Слепящие огни, тепло, исходившее от газовых рожков и калориферов, после мрака и холода снаружи, затем эта пышная обстановка: высокие потолки, привратники в галунах и в адмиральских фуражках, на которых золотыми буквами было написано Regina montium, белые галстуки метрдотелей, целый батальон сбежавшихся по звонку швейцарок в национальных костюмах, - все это огорошило его, впрочем, только на одну секунду.
Заметив, что все на него смотрят, он приосанился, как артист перед битком набитым зрительным залом.
- Чем могу служить?.. - процедил сквозь зубы шикарный директор в полосатой визитке, с холеными бакенами, завитой на манер дамского портного.
Альпинист, нимало не смутившись, спросил себе номер, "маленький удобный номерок", спросил так непринужденно, будто перед ним стоял не величественный директор, а старый школьный товарищ.
Он даже чуть было не вспылил, когда к нему подошла горничная, уроженка Берна, с подсвечником в руке, в плотно обтягивавшем ее золотом корсаже, с пышными тюлевыми рукавами, и спросила, не угодно ли ему подняться на лифте. Он был бы не менее возмущен, если б ему предложили совершить преступление.
- Чтобы я… чтобы я… на лифте!.. - И от его крика, от его жеста пришли в движение все его доспехи.
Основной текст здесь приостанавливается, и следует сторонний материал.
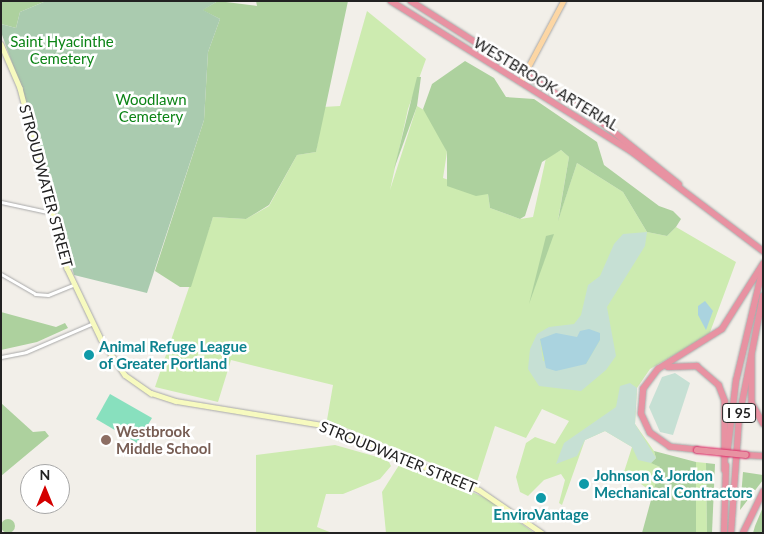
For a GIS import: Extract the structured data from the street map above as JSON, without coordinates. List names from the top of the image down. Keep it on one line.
{"streets":{"highway":["WESTBROOK ARTERIAL","I 95"],"main road":["STROUDWATER STREET"]},"parks":["Saint Hyacinthe Cemetery","Woodlawn Cemetery"],"places":["Animal Refuge League of Greater Portland","Westbrook Middle School","Johnson & Jordon Mechanical Contractors","EnviroVantage"],"north":"top"}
Внезапно смягчившись, он сказал швейцарке:
- Нет, я по образу пешего хождения, моя кошечка…
И пошел вслед за ней, глядя в упор на ее широкую спину и всех по дороге расталкивая, меж тем как по отелю пробегала одна и та же скороговорка: "Это еще что такое?" - повторявшаяся на всех языках земного шара. Но тут раздался второй звонок к обеду, и о необыкновенном человеке тотчас же все позабыли.
Столовая в "Риги-Кульм" - зрелище воистину потрясающее.
На шестьсот персон накрыт был огромный, в виде подковы, стол, на котором длинными рядами, вперемежку с живыми растениями, стояли блюда, полные рису и черносливу, и в их светлом и темном отваре отражались неподвижные огоньки люстр и позолота лепного потолка.
Как за всеми швейцарскими табльдотами, рис и чернослив делили здесь обедавших на два враждебных лагеря, и по одному тому, какой взгляд бросали вы заранее на то или иное десертное блюдо, - взгляд, исполненный ненависти или вожделения, - можно было сразу определить, к какой партии вы принадлежите. Рисолюбы отличались худобой и бледностью, черносливцы - полнокровием.
В тот вечер черносливцев оказалось, во-первых, больше, а во-вторых, к ним примкнули наиболее важные особы, европейские знаменитости, как, например, выдающийся историк, член Французской академии Астье-Рею, старый австро-венгерский дипломат барон фон Штольц, лорд Чипндейл (?), член Джокей-клоба со своей племянницей (гм! гм!), знаменитый профессор Боннского университета Шванталер и перуанский генерал с восемью дочерьми.
Между тем рисолюбы могли им противопоставить лишь таких светил, как бельгийский сенатор с семейством, супруга профессора Шванталера и возвращавшийся из России итальянский тенор, щеголявший своими запонками величиною с чайное блюдечко. Неловкость и натянутость, которые чувствовались за столом, по всей вероятности вызывались именно тем, что здесь столкнулись два противоположных течения. Иначе как же объяснить, что все эти шестьсот персон, надутые, хмурые, подозрительные, хранили упорное молчание и смотрели друг на друга с величайшим презрением? Поверхностный наблюдатель приписал бы это нелепой англосаксонской чванливости, которая в мире путешественников всюду задает теперь тон.
Нет, нет! Существа, еще не потерявшие образа человеческого, не возненавидят друг друга с первого взгляда, не станут только из-за того, что они незнакомы, задирать нос, кривить рот и смотреть свысока друг на друга. Тут кроется нечто иное.